Nach dem Mord an einem 36-jährigen Kärntner in Knappenberg (Gemeinde Hüttenberg, Bezirk St. Veit an der Glan) hat die Staatsanwaltschaft am Samstag Details zum Ablauf der Tat veröffentlicht.
Es habe im Vorfeld in einem Lokal Streit zwischen dem 43-jährigen Verdächtigen und dem Opfer gegeben. Als der Ältere das Lokal verließ, sei ihm der Jüngere zu seinem Haus gefolgt, wo er vom Täter aus nächster Nähe mit einem Flobertgewehr, dass er legal besessen hatte, erschossen wurde.
Das 36-jährige Opfer sei ein Bekannter des Sohnes der Lebensgefährtin des mutmaßlichen Täters gewesen, gab Tina Frimmel-Hesse, Sprecherin der Staatsanwaltschaft Klagenfurt, bekannt.
Streit ging vor Haustür weiter
Nach dem Streit in einem Lokal sei der 43-jährige Kärntner nach Hause gefahren, das spätere Opfer fuhr ihm mit dem Sohn der Lebensgefährtin nach. Vor der Haustüre sei weiter gestritten worden, drei Personen sollen den Mann laut seiner Einvernahme bedroht haben. Der Täter sei in Folge mit der Waffe aus dem Haus getreten und habe aus nächster Nähe einen Schuss in den Brustbereich des Kontrahenten abgegeben, der sofort tödlich war.
Die Tat hatte sich gegen 23 Uhr ereignet. Der 43-Jährige wählte danach den Notruf und stellte sich selbst der Polizei. Bei der Tat soll auch Alkohol im Spiel gewesen sein.
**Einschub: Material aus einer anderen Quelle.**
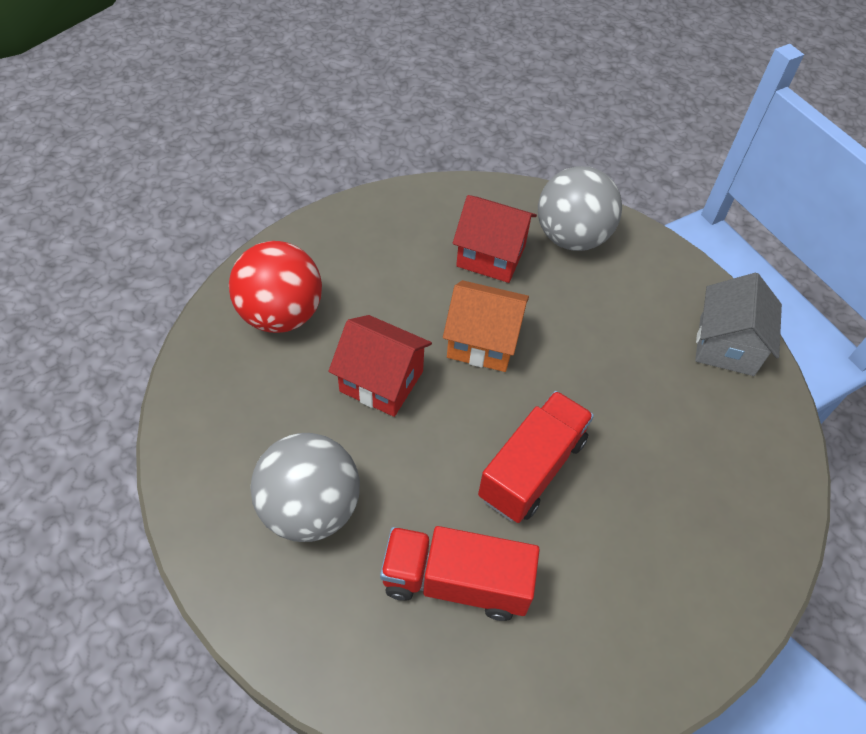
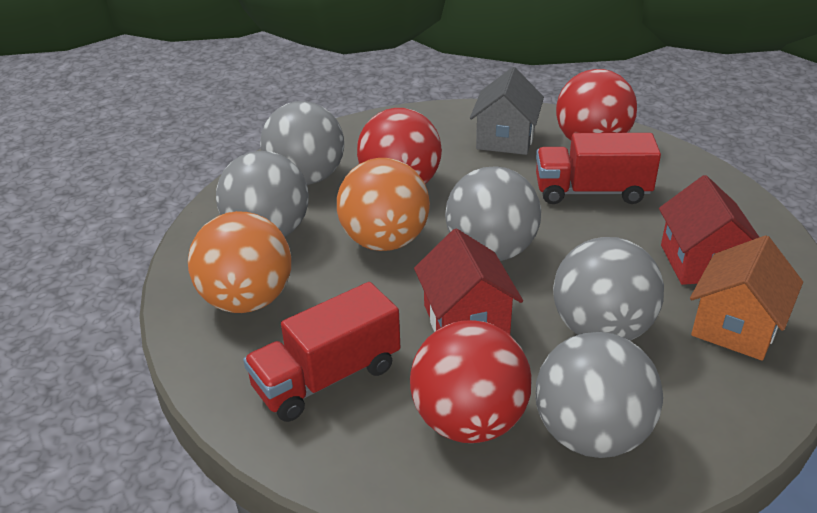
grey ball: [250,433,360,542] [538,166,622,251] = 2 -> [216,151,309,237] [260,101,344,185] [445,166,541,261] [535,332,663,458] [553,237,664,341] = 5
orange ball: none = 0 -> [188,211,291,313] [337,158,430,251] = 2
red ball: [229,241,322,333] = 1 -> [357,108,442,184] [410,320,532,443] [556,69,637,141] = 3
Das Opfer selbst war in der Rennsportszene aktiv und bekannt – davon zeugen Beileidsbekundungen und erschütterte Postings auf Social Media.
Der Beschuldigte wurde laut Frimmel-Hesse bereits in die Justizanstalt eingeliefert, über eine U-Haft soll am Sonntag entschieden werden. Über den Inhalt des Streits konnte die Staatsanwaltschaft noch keine Angaben machen.